No Brasil, importantes avanços têm sido verificados no âmbito do 
enfrentamento da violência contra mulher. Nesse sentido, destacam-se alterações 
na legislação, entre as quais a Lei Maria da Penha e a Lei do Feminicídio, que 
serão abordadas brevemente em seus aspectos gerais e aplicações. 
Por fim, em que pese, como dito anteriormente, os significativos avanços, 
são necessárias reflexões sobre as limitações dos mecanismos já existentes, bem 
como das estratégias sugeridas em estudos recentes sobre o tema da violência 
contra a mulher. 
TEMA 1 – GÊNERO: ASPECTOS CONCEITUAIS 
De acordo com Sherry B. Ortner (1979), um aspecto central da teoria 
feminista é compreender a subordinação feminina. Segundo a autora, cada cultura 
baseada em seus valores, práticas e critérios constroem mecanismo de 
inferiorização das mulheres. Embora existam mulheres que alcancem postos de 
destaque, em geral, se mantêm restrições, implicações e tabus que reforçam a 
subordinação feminina. 
Segundo Mateus Oka e Carolina Laurenti (2018), a distinção entre sexo e 
gênero ocorre na década de 1970. De acordo com os autores, o objetivo das 
teóricas feministas é questionar o uso de justificativas biológicas para as 
violências e opressões sofridas pelas mulheres.
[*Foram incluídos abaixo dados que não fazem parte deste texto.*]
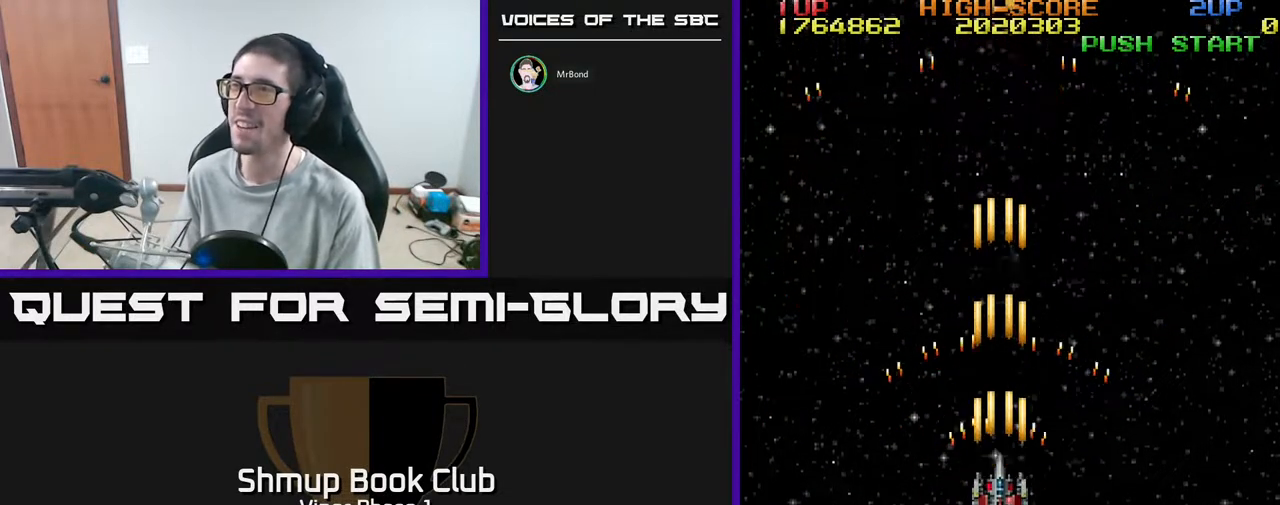
{"buttons": ["A"], "left_stick": "center", "events": [[333, "DPAD_UP", "up"]]}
Nesse sentido, de acordo com 
Ortner (1979), embora haja diferenças biológicas entre os sexos, estas são 
valorizadas ou não conforme cada cultura. 
No campo das Ciências Sociais, sexo pode ser compreendido como uma 
categoria de base biológica, ou seja, usada para referir-se às características 
anatômicas e biológicas.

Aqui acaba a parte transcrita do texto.